Task inputs ->
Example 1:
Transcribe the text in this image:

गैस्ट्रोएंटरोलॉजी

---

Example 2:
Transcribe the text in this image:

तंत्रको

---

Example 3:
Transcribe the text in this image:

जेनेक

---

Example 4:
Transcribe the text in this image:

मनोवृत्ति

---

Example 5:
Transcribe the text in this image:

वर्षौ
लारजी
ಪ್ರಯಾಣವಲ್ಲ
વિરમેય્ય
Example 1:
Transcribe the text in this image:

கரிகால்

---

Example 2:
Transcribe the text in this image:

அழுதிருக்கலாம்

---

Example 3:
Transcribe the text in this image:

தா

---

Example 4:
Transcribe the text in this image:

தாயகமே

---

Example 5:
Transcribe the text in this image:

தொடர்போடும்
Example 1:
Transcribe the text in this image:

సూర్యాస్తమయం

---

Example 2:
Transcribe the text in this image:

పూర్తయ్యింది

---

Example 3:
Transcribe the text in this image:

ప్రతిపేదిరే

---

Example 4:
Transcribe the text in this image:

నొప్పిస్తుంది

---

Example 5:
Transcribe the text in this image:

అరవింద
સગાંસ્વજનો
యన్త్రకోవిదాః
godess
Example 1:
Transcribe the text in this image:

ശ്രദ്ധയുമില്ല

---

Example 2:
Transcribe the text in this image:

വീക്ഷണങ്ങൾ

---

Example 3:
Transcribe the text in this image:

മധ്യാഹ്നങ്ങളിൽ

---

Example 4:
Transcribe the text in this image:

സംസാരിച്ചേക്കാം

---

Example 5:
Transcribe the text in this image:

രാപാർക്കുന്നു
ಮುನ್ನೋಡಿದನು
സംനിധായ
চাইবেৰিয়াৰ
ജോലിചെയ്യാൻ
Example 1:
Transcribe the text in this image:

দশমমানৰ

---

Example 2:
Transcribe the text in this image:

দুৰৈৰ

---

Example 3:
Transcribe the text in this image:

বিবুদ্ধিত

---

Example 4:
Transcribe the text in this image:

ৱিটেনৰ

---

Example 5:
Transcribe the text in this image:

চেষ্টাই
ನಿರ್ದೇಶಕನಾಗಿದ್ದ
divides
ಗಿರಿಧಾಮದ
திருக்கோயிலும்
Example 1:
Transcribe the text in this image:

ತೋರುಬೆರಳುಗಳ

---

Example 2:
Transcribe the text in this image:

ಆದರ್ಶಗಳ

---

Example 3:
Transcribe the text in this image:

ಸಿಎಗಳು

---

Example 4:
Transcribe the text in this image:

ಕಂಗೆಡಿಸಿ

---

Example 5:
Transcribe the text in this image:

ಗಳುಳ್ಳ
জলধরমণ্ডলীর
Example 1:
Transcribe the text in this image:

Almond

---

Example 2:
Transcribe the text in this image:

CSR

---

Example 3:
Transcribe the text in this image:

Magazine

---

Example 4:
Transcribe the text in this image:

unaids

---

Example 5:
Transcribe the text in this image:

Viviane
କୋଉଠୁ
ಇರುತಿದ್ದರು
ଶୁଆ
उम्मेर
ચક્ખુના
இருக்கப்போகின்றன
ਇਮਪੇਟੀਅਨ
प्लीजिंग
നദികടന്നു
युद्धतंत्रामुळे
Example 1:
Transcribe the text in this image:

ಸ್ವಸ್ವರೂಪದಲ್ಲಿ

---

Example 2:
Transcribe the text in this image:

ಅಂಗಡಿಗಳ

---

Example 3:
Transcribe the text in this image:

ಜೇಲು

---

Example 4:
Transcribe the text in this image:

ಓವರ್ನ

Goal of the exercise -> Return all of the entries exactly as they were supplied.

Output ->
Example 1:
Transcribe the text in this image:

गैस्ट्रोएंटरोलॉजी

---

Example 2:
Transcribe the text in this image:

तंत्रको

---

Example 3:
Transcribe the text in this image:

जेनेक

---

Example 4:
Transcribe the text in this image:

मनोवृत्ति

---

Example 5:
Transcribe the text in this image:

वर्षौ
लारजी
ಪ್ರಯಾಣವಲ್ಲ
વિરમેય્ય
Example 1:
Transcribe the text in this image:

கரிகால்

---

Example 2:
Transcribe the text in this image:

அழுதிருக்கலாம்

---

Example 3:
Transcribe the text in this image:

தா

---

Example 4:
Transcribe the text in this image:

தாயகமே

---

Example 5:
Transcribe the text in this image:

தொடர்போடும்
Example 1:
Transcribe the text in this image:

సూర్యాస్తమయం

---

Example 2:
Transcribe the text in this image:

పూర్తయ్యింది

---

Example 3:
Transcribe the text in this image:

ప్రతిపేదిరే

---

Example 4:
Transcribe the text in this image:

నొప్పిస్తుంది

---

Example 5:
Transcribe the text in this image:

అరవింద
સગાંસ્વજનો
యన్త్రకోవిదాః
godess
Example 1:
Transcribe the text in this image:

ശ്രദ്ധയുമില്ല

---

Example 2:
Transcribe the text in this image:

വീക്ഷണങ്ങൾ

---

Example 3:
Transcribe the text in this image:

മധ്യാഹ്നങ്ങളിൽ

---

Example 4:
Transcribe the text in this image:

സംസാരിച്ചേക്കാം

---

Example 5:
Transcribe the text in this image:

രാപാർക്കുന്നു
ಮುನ್ನೋಡಿದನು
സംനിധായ
চাইবেৰিয়াৰ
ജോലിചെയ്യാൻ
Example 1:
Transcribe the text in this image:

দশমমানৰ

---

Example 2:
Transcribe the text in this image:

দুৰৈৰ

---

Example 3:
Transcribe the text in this image:

বিবুদ্ধিত

---

Example 4:
Transcribe the text in this image:

ৱিটেনৰ

---

Example 5:
Transcribe the text in this image:

চেষ্টাই
ನಿರ್ದೇಶಕನಾಗಿದ್ದ
divides
ಗಿರಿಧಾಮದ
திருக்கோயிலும்
Example 1:
Transcribe the text in this image:

ತೋರುಬೆರಳುಗಳ

---

Example 2:
Transcribe the text in this image:

ಆದರ್ಶಗಳ

---

Example 3:
Transcribe the text in this image:

ಸಿಎಗಳು

---

Example 4:
Transcribe the text in this image:

ಕಂಗೆಡಿಸಿ

---

Example 5:
Transcribe the text in this image:

ಗಳುಳ್ಳ
জলধরমণ্ডলীর
Example 1:
Transcribe the text in this image:

Almond

---

Example 2:
Transcribe the text in this image:

CSR

---

Example 3:
Transcribe the text in this image:

Magazine

---

Example 4:
Transcribe the text in this image:

unaids

---

Example 5:
Transcribe the text in this image:

Viviane
କୋଉଠୁ
ಇರುತಿದ್ದರು
ଶୁଆ
उम्मेर
ચક્ખુના
இருக்கப்போகின்றன
ਇਮਪੇਟੀਅਨ
प्लीजिंग
നദികടന്നു
युद्धतंत्रामुळे
Example 1:
Transcribe the text in this image:

ಸ್ವಸ್ವರೂಪದಲ್ಲಿ

---

Example 2:
Transcribe the text in this image:

ಅಂಗಡಿಗಳ

---

Example 3:
Transcribe the text in this image:

ಜೇಲು

---

Example 4:
Transcribe the text in this image:

ಓವರ್ನ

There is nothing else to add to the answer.